Then we're set to get another
TREASURY Secretary Ken Henry has declared that the government stands ready to introduce a second fiscal stimulus package if needed in order to avoid a recession while warning against the possibility of taking ourselves into one.
Defending himself and his department against attacks by Opposition frontbenchers, Ken Henry said its forecasts were produced "with no political manipulation" and that Australia could avoid even one quarter of negative economic growth.
"We can talk ourselves into worse outcomes, of course we can. People do, it wouldn't be the first time, but we don't have to," he told the National Press Club.
As the Finance Minister Lindsay Tanner accused the Opposition of an "orchestrated assault" on the Treasury, Dr Henry said its comments had the potential to "undermine the integrity of the Australian public service"...
Coalition frontbencher Helen Coonan Tuesday described the Treasury's economic growth forecast of 2.0% economic growth forecast as "suspicious". Her colleague Andrew Robb said it had a "smell of manipulation" about it. "I think they were required to get a '2' in front of the forecast so the prime minister wasn't embarrassed," he said.

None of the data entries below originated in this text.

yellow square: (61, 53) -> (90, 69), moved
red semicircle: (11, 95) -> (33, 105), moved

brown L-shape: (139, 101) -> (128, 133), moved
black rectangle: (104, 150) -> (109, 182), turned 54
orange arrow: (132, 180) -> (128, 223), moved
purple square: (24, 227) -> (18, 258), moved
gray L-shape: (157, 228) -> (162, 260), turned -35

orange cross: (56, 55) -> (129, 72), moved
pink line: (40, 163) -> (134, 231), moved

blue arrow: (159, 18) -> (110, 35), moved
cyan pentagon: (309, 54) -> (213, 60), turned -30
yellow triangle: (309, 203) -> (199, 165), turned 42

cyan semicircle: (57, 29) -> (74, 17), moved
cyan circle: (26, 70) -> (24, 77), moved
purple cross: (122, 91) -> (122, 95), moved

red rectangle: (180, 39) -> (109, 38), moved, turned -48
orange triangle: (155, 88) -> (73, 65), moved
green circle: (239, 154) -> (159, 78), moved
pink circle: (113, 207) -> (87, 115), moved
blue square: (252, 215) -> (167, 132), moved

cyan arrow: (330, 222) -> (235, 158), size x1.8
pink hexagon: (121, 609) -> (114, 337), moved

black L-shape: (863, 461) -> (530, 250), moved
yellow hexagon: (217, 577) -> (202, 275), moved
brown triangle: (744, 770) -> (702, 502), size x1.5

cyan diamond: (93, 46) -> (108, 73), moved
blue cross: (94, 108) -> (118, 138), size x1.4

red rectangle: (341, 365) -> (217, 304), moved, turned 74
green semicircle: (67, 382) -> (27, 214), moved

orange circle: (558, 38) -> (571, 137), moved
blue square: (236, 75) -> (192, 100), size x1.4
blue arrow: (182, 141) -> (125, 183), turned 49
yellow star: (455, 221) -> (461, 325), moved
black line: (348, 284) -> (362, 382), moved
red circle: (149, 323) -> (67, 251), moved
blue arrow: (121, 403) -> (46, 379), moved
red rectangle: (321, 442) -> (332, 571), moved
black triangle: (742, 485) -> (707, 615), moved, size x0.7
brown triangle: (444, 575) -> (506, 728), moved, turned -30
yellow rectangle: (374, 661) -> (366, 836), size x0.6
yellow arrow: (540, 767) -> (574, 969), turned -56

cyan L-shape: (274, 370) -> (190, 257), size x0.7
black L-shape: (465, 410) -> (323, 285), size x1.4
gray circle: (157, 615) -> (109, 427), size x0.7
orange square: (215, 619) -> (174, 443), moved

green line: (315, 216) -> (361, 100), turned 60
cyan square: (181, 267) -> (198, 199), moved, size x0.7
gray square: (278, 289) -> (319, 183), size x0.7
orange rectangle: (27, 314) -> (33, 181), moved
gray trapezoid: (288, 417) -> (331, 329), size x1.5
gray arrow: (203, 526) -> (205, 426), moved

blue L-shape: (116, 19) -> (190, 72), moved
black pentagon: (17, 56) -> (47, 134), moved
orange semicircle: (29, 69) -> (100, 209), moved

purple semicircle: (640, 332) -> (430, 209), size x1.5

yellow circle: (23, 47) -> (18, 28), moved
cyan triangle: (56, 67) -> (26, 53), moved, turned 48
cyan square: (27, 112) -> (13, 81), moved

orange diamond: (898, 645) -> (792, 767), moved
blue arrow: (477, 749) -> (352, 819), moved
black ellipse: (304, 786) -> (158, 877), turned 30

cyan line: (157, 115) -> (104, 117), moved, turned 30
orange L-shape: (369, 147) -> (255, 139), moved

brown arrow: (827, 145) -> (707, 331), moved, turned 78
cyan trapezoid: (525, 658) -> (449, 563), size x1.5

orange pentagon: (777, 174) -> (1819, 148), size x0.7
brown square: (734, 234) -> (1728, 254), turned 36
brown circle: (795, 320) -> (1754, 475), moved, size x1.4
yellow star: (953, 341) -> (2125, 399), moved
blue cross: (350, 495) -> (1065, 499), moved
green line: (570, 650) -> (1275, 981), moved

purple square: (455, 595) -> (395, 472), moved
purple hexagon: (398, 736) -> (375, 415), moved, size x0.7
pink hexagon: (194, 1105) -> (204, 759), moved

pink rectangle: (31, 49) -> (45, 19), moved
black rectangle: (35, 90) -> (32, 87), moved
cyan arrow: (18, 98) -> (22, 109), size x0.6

Dr Henry said it "would have been better had the comments not been made".
"Have I been hurt by them? No, I've not personally been hurt by
them. But I don't think it's helpful when comments like that are made which have the potential of undermining the integrity of the Australian public service.
"If that was their intention, it will not work."
Mr Tanner told parliament that "the suggestion that the Australian Treasury has been involved in cooking the books, in publishing false forecasts and the suggestion that the Australian independent Reserve Bank has taken political decisions with respect to interest rates" undermined international confidence in Australian regulators".
"This is an orchestrated plan on the part of the Liberal Party, because the Liberal Party now represents the shonks, the spivs and the sharks who have all crawled out from under rocks as a result of the global financial crisis."
Dr Henry said that his forecasts were "the government’s forecasts, that is the fact. But they are also the forecasts of the Australian Treasury. These forecasts were produced by the Treasury with no political manipulation, with no manipulation from the government."
Most if not all of the difference between the Treasury's forecast of 2.0% economic growth this financial year and the Reserve Bank's 1.5% could be explained by differences in methodology.
Asked whether it was possible that Australia could avoid even one quarter of negative growth, an outcome predicted by both Westpac and JP Morgan, Dr Henry said he was confident that it could, and that the Treasury and the government were "trying our hardest to make sure that happens".
Should there be a need for further fiscal stimulus beyond the $10.4 billion package due to hit wallets from December the government stood "ready to consider further action".
Speaking from Washington the Treasurer Wayne Swan backed up Dr Henry.
``We will do everything responsibly we can, and if that does require future stimuls to the economy that will be done,'' he told the ABC. He conceded the measures might push the budget into deficit.
Asked to speculate about a deficit, Mr Swan replied, "we are projecting modest growth and modest surpluses, but if the situation were to deteriorate significantly it would have an impact on our surpluses and it may well be the case that we could end up in the area that you're speculating about".
But pressed to use the word 'deficit' the Treasurer said he would not, because he was "projecting modest surpluses".
Dr Henry said the biggest problem globally was "fractured confidence".
"Anything that can be done to help restore confidence in real growth, in the strength of the economic, right at the moment is valuable," he added.
The Westpac Melbourne Institute consumer confidence index bounced 4.3% in November after diving 11% in October.